Elysia’s maid appeared at the door amid a growing number of curious wedding guests. Every avid gaze fixed upon her deceased lord, and beside him, the bloodstained sheets.

“Belle, take your mistress to her chamber and help her dress.” Conon’s brusque tone rang with authority.

“Dear God!” Arundel burst through the small crowd to gape at the dead man before Elysia could escape the scene. “What has happened here?

He turned accusing eyes to Elysia.

With shock, she noticed everyone else in the room shifted their attention to her in that same, peculiar way. Awkward and self-conscious, wrapped in the bed linen, Elysia wished she could disappear.

Conon stepped in front of her, shielding her from the chamber full of wedding guests with his body. “My uncle is dead, Arundel. No doubt helped to his grave by his foolish notion to take a young bride and start another family.” Conon did nothing to hide his frustration, though he directed it more toward the earl than Elysia at the moment. “His health proved too weak to support his fancies, I fear.”

“Hah!” The woman called Marguerite stepped forward. “She probably hastened him to his death.” The widow nodded in Elysia’s direction. “I hear she stands to inherit her own lands whether or not she bears an heir.”

“I do not need anything from the count,” Elysia murmured, pulling the duvet more tightly around her. “I never have.”

“Though you will benefit.” Conon turned to glare at her, still blocking her body from the view of the rest of the room. “As my uncle thought he would from this marriage.”

“It was your uncle’s idea to wed, Conon.” The earl’s voice held a note of warning. “He came to me with the notion.”

Elysia grew more uncomfortable by the moment.

“After you paraded your prize morsel before his nose when he came to England last fall,” Conon muttered darkly.

“He fell in love with her,” the earl countered.

Conon made no response, and it seemed to Elysia that every observer heard the false ring of the words.

“He wanted her,” the earl amended. “Who am I to say nay to the girl for making a good marriage?”

“I’ll say it was a good marriage,” Marguerite huffed. “The English heiress has but to spread her legs once and—”

Elysia flinched, not so much from the woman’s crude accusation, but from the fury that came to life in Conon’s expression.

“Get out, Marguerite.”

“But it is true—”

Seeing Conon’s rigid stance, Elysia silently urged the woman out the door.

“Out.” The word was not shouted, but the fierceness of it sent the young widow hurrying from the bridal chamber.

Arundel wandered over to the count as she left, peering at the man’s body and the bedclothes. Elysia gauged the distance to the door and wondered if she could sneak out before the conversation turned back to her. She wanted to wash and dress and escape the nightmarish scene.

“Too bad the marriage was consummated,” the earl observed.

“But—” Elysia intervened, preparing to explain the matter, no matter how embarrassing it might be.
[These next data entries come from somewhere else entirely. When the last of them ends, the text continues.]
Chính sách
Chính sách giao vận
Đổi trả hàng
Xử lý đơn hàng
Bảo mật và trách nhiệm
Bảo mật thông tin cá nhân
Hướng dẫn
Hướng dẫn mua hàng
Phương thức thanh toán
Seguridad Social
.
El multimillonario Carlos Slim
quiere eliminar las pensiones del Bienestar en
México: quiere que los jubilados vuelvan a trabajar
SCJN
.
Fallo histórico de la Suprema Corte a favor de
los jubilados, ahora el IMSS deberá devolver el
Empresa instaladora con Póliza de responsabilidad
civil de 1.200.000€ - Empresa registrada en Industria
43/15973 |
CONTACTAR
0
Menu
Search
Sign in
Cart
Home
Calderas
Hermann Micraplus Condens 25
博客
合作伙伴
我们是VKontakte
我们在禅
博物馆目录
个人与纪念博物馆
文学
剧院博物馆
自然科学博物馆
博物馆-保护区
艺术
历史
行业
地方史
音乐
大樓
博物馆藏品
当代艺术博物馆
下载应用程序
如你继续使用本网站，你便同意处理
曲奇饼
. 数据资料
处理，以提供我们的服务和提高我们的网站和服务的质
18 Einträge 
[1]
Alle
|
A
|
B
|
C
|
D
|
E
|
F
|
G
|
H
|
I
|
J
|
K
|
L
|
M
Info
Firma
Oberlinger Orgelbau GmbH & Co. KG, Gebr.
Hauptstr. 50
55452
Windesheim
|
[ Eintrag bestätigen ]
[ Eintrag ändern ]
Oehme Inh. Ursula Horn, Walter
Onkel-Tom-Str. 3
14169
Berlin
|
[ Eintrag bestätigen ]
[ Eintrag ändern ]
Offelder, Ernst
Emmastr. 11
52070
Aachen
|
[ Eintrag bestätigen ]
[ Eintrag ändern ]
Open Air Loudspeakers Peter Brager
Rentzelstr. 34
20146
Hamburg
With no consummation, she could not call herself a true widow.

Either Arundel ignored his former ward, or else he did not hear her, for he continued to speak. “She would bring more wealth as a virgin.”
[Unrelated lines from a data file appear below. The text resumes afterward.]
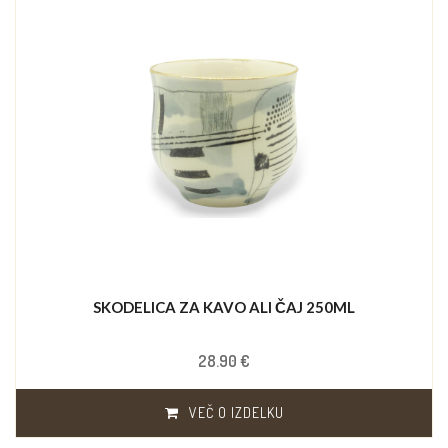
SKODELICA ZA KAVO ALI ČAJ 250ML
28.90 €
VEČ O IZDELKU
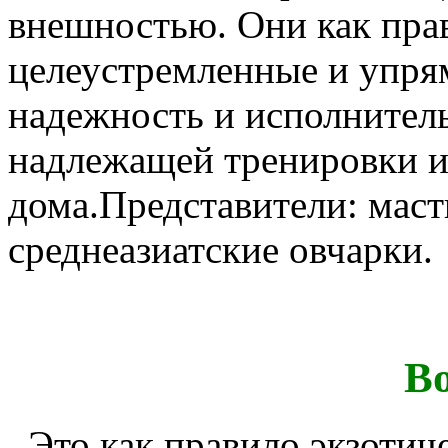
внешностью. Они как пра
целеустремленные и упря
надежность и исполнител
надлежащей тренировки и
дома.Представители: маст
среднеазиатские овчарки.
Во
Это как правило экзотич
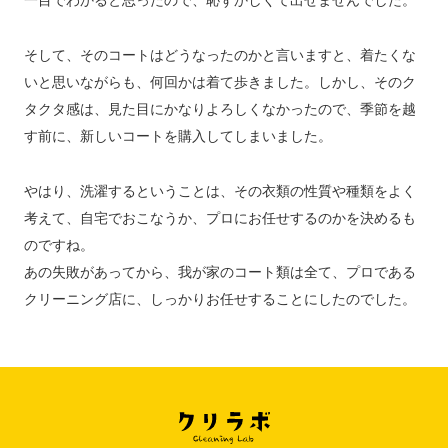
そして、そのコートはどうなったのかと言いますと、着たくな
いと思いながらも、何回かは着て歩きました。しかし、そのク
タクタ感は、見た目にかなりよろしくなかったので、季節を越
す前に、新しいコートを購入してしまいました。
やはり、洗濯するということは、その衣類の性質や種類をよく
考えて、自宅でおこなうか、プロにお任せするのかを決めるも
のですね。
あの失敗があってから、我が家のコート類は全て、プロである
クリーニング店に、しっかりお任せすることにしたのでした。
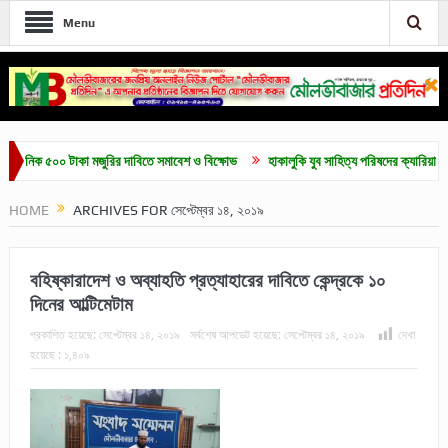
Menu
৫০০ টাকা মজুরির দাবিতে সমাবেশ ও বিক্ষোভ
হাকালুকি যুব সাহিত্য পরিষদের ক্যারিয়ার গাইডলাইন ও 
HOME
ARCHIVES FOR সেপ্টেম্বর ১৪, ২০১৯
বহিষ্কারাদেশ ও অব্যাহতি প্রত্যাহারের দাবিতে কেন্দ্রকে ১০
দিনের আল্টিমেটাম
প্রকাশিত হয়েছে:
সেপ্টেম্বর ১৪, ২০১৯
সর্বশেষ আপডেট হয়েছে:
সেপ্টেম্বর ১৪, ২০১৯
দেখা
হয়েছে :
১,৪০৯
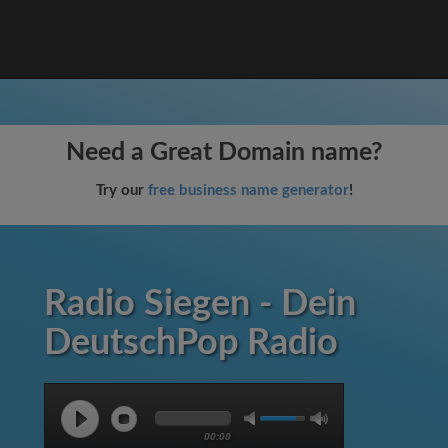
Need a Great Domain name?
Try our
free business name generator
!
Radio Siegen - Dein
DeutschPop Radio
00:00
His words shut her mouth. For him to speak of her as if she were no more than an object for sale to the highest bidder…the notion galled her.
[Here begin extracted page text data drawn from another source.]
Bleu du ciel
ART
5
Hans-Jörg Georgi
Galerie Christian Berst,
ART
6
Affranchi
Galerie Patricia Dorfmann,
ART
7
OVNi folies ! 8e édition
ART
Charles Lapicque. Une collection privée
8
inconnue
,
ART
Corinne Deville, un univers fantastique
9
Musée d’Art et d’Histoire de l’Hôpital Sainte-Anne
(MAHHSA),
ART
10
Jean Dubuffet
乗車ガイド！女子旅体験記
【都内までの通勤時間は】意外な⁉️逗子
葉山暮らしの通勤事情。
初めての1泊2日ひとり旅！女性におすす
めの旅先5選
How could he think about marrying her off to someone else already? Was he that unfeeling? She had yet to bury this husband.

Perhaps Conon had heard Elysia’s attempt to speak, for he suddenly looked hard upon her. “It was consummated, was it not, Lady Elysia?”

If it had been consummated, she would be considered a true widow to the count, and safe from marriage for at least another year. Maybe longer.

She would be free. Her life would be her own again, and she could return to Nevering. To her linen business. She would not attempt to take a farthing from Vannes, no matter what Conon thought to the contrary.

Yet she could not force the lie past her lips. “I am sorry, my lord but—”

“Jesu, Conon.” Arundel strode to Elysia’s side and put a protective arm about her. “How can you humiliate the girl in front of the whole keep? ’Tis obvious the deed was done.”

Conon stared at her bare shoulders and the linen duvet wrapped carelessly around her body.